The whole thrums with theatrical tension, ideas, action and spectacle in two substantial plays. The good versus evil plot weaves between a quasi-medieval Oxford, repressively controlled by chilling Catholic clerics, and its 21st century traffic-clogged incarnation. Threaded between are other geographical locations both real and imaginary - from Arctic plains and lands populated by splendidly masked armoured bears, witches and other forces to a grey, harpy-run Hell.

Rarely can the Olivier’s full revolve, operating in several planes to reveal set after set, have been so imaginatively used. It is almost filmic - the curtain call, taken by the 50-plus backstage crew at the end, is richly deserved.

In Pullman’s fictional worlds, most humans are attached to personal daemons - animal-shaped physical manifestations of the individual soul. Glowing, never-still puppets are lithely operated, Japanese style, by masked black-clad shadows. They add an unexpected dramatic depth - their reactions, effectively, a subtextual commentary on the thoughts of their alter egos.

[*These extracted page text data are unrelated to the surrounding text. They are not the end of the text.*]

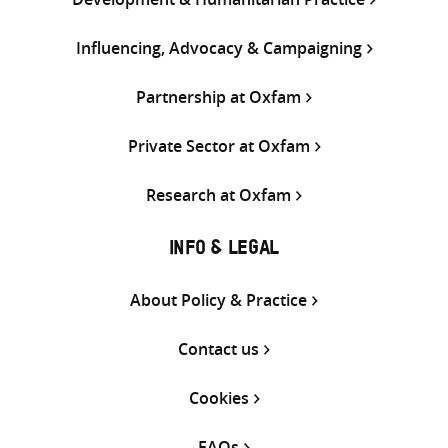
Influencing, Advocacy & Campaigning
Partnership at Oxfam
Private Sector at Oxfam
Research at Oxfam
INFO & LEGAL
About Policy & Practice
Contact us
Cookies
FAQs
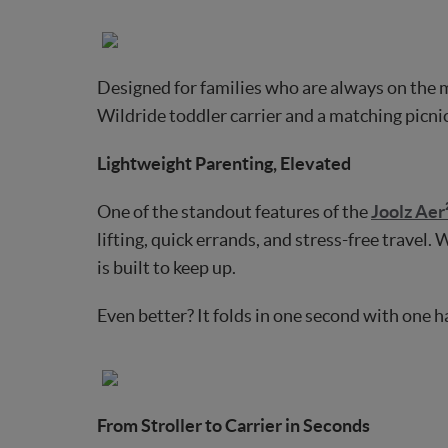
Designed for families who are always on the 
Wildride toddler carrier and a matching picnic
Lightweight Parenting, Elevated
One of the standout features of the
Joolz Aer
lifting, quick errands, and stress-free travel.
is built to keep up.
Even better? It folds in one second with one 
From Stroller to Carrier in Seconds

At the heart of all this is the remarkable Anna Maxwell Martin, only 18 months out of LAMDA, playing the 12-year-old Lyra. An outstanding actress with an assured future before her, she brings to the part a combination of mercurial intensity, truculence, passion and waspish humour.

Well supported by the sensitively gravelly Dominic Cooper as Will Parry, Maxwell Martin adeptly sustains Lyra’s magnetism in this huge and demanding Hamlet-scale role.

Patricia Hodge turns in a characteristically assured performance as Lyra’s crisp mother, Mrs Coulter, who starts off pretty evil but eventually achieves a redemption of sorts. And Niamh Cusack makes her breathily high-voiced chief witch reasonably convincing, if a bit thin on range.

Timothy Dalton, however, inclines to woodenness and is sometimes guilty of garbling his words as Lord Asriel, especially in Part One.

Jonathan Dove’s atmospheric music for an eight-piece band, immaculately led by Stephen Ellis, is yet another highly successful strand in this deeply moving, profound but also gloriously entertaining production.